(Saved data entries)

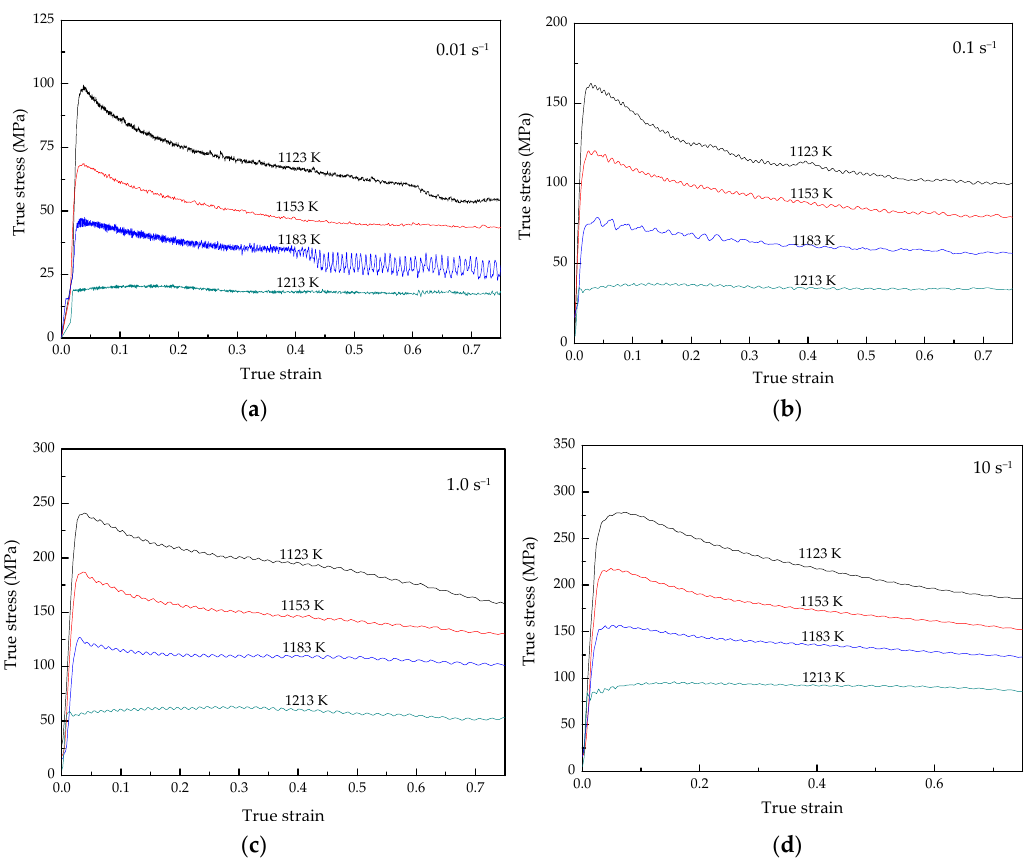
Figure 4. Flow stress–strain curves of Ti–3.3Al–1.5Zr–1.2Mo–0.6Ni titanium alloy at different strain rates: ( a ) 0.01 s − 1 , ( b ) 0.1 s − 1 , ( c ) 1.0 s − 1 , and ( d ) 10 s − 1 .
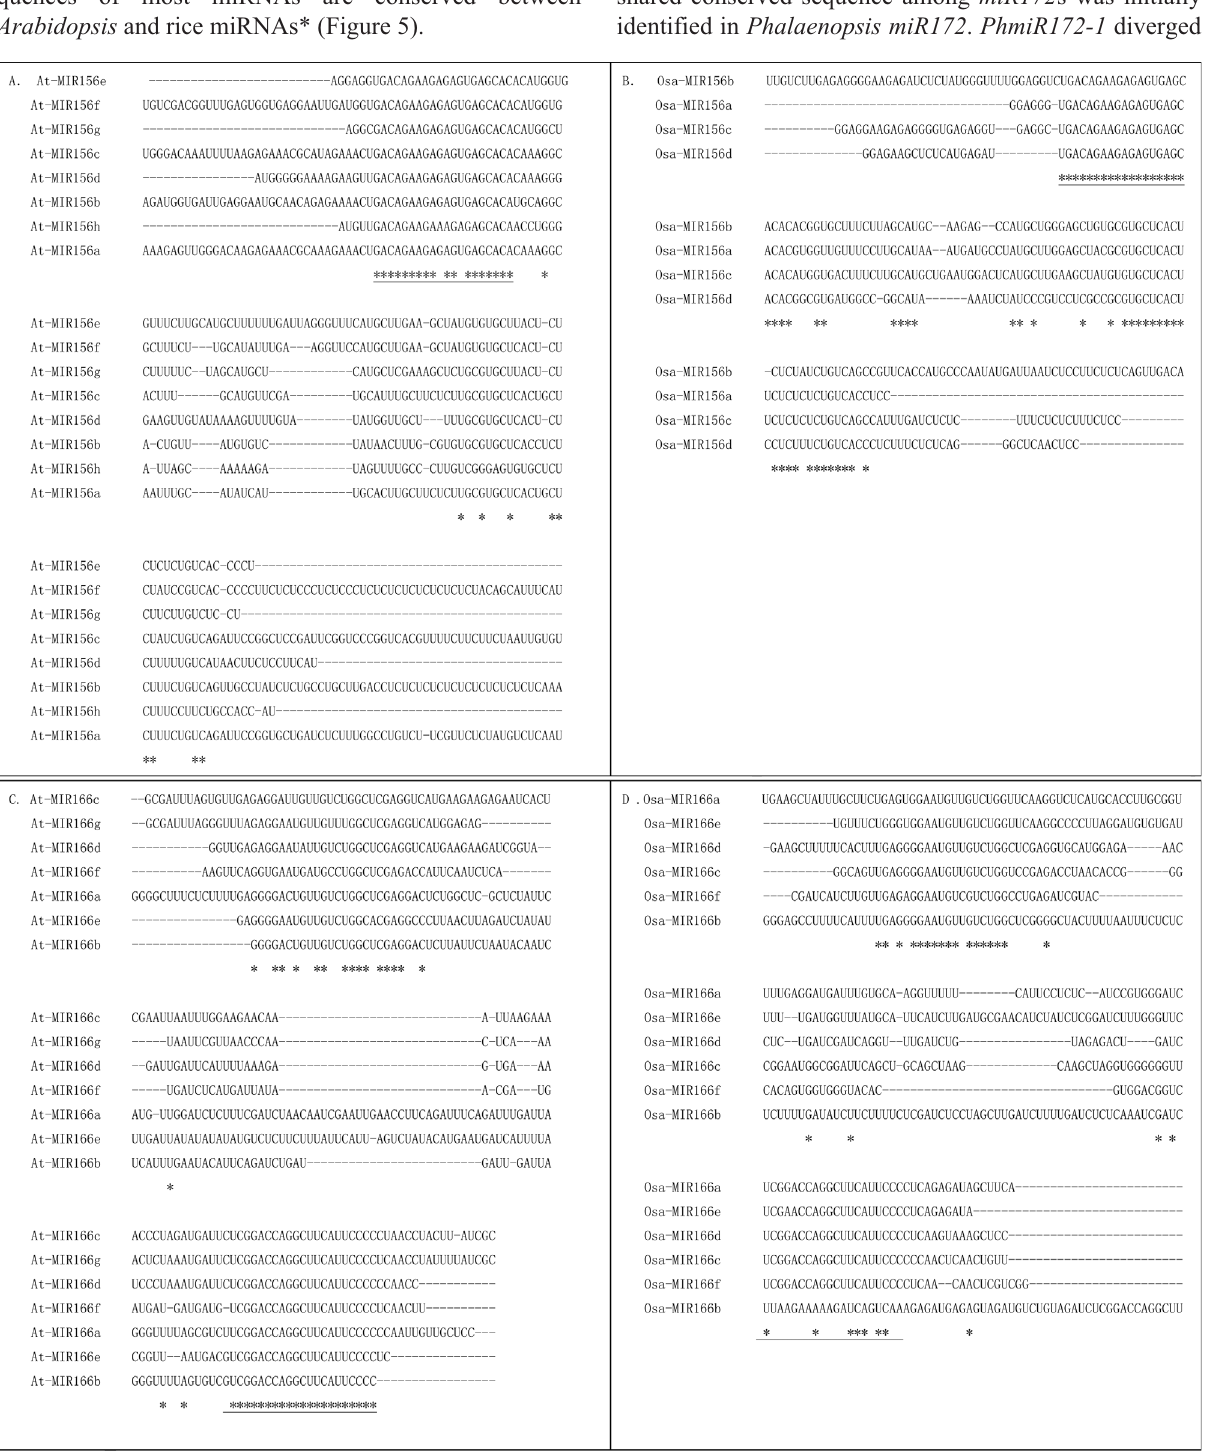
Figure 5 - Sequence alignment of Arabidopsis and Oryza miRNAs. *Conserved nucleotides. The core sequences of the miRNAs are underlined. At: Arabidopsis thaliana ; Os: Oryza sativa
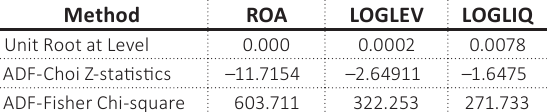
Table 2. Unit root test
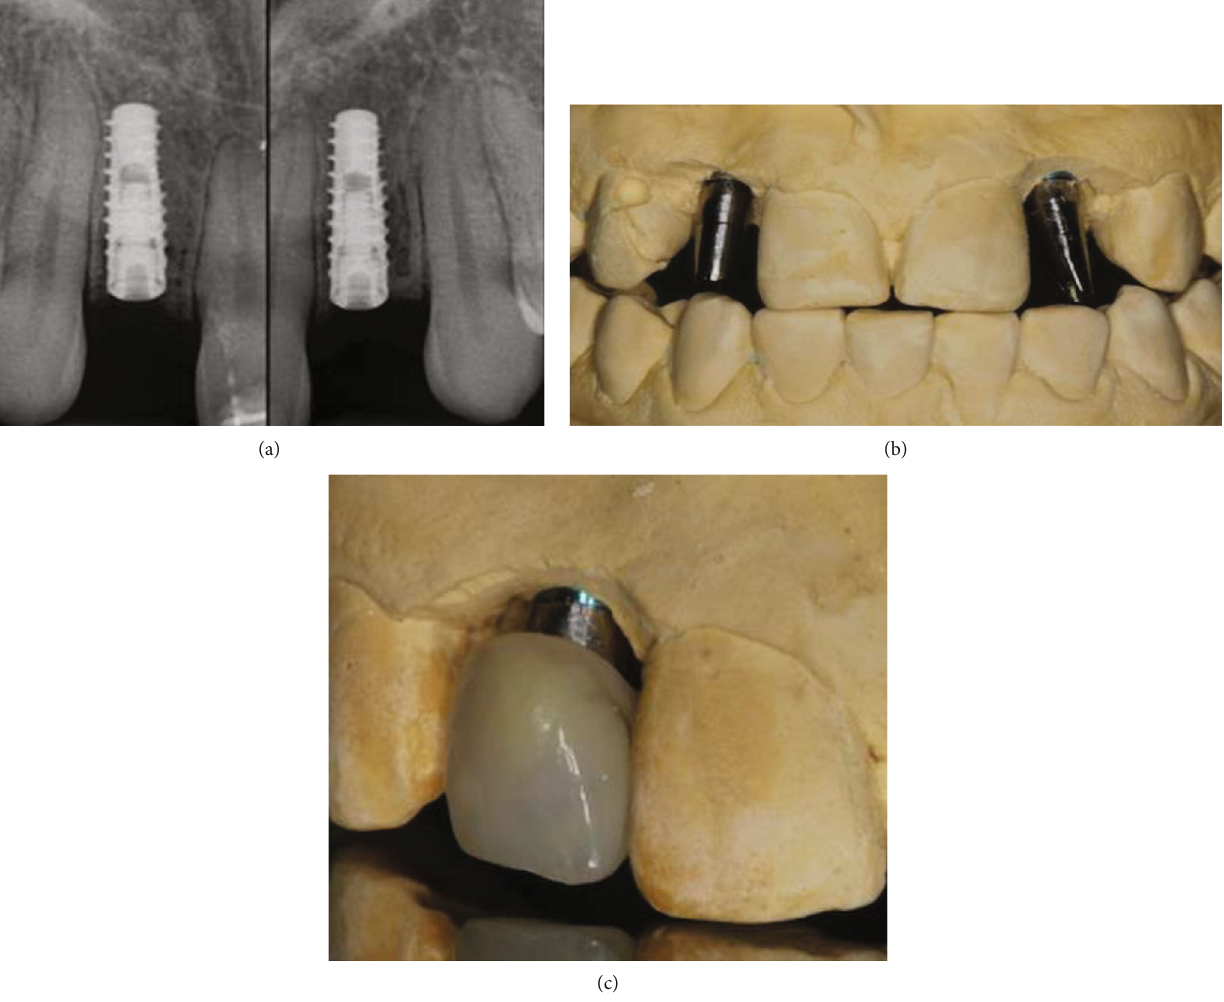
Figure 2: (a) Implants on lateral incisors positioned 4 months after placement. (b) The shoulderless abutments directly adjusted on the master cast. (c) The crown was placed 3 mm away from the analog (3 mm from the bone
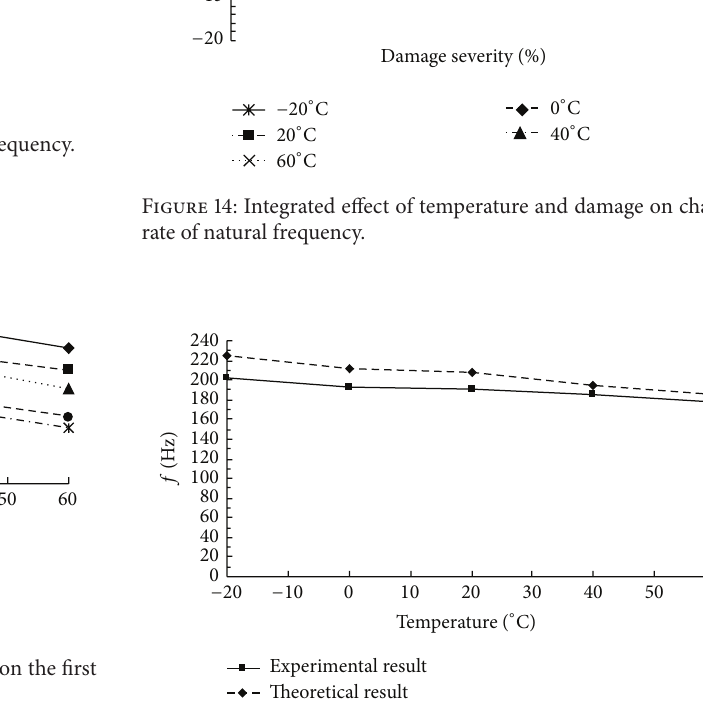
Figure 15: Relationship between theoretical and measured fre- quency of concrete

Prompt: Every record gets retyped exactly; no picture goes into the copy.

Answer section:
Figure 4. Flow stress–strain curves of Ti–3.3Al–1.5Zr–1.2Mo–0.6Ni titanium alloy at different strain rates: ( a ) 0.01 s − 1 , ( b ) 0.1 s − 1 , ( c ) 1.0 s − 1 , and ( d ) 10 s − 1 .
Figure 5 - Sequence alignment of Arabidopsis and Oryza miRNAs. *Conserved nucleotides. The core sequences of the miRNAs are underlined. At: Arabidopsis thaliana ; Os: Oryza sativa
Table 2. Unit root test
Figure 2: (a) Implants on lateral incisors positioned 4 months after placement. (b) The shoulderless abutments directly adjusted on the master cast. (c) The crown was placed 3 mm away from the analog (3 mm from the bone
Figure 15: Relationship between theoretical and measured fre- quency of concrete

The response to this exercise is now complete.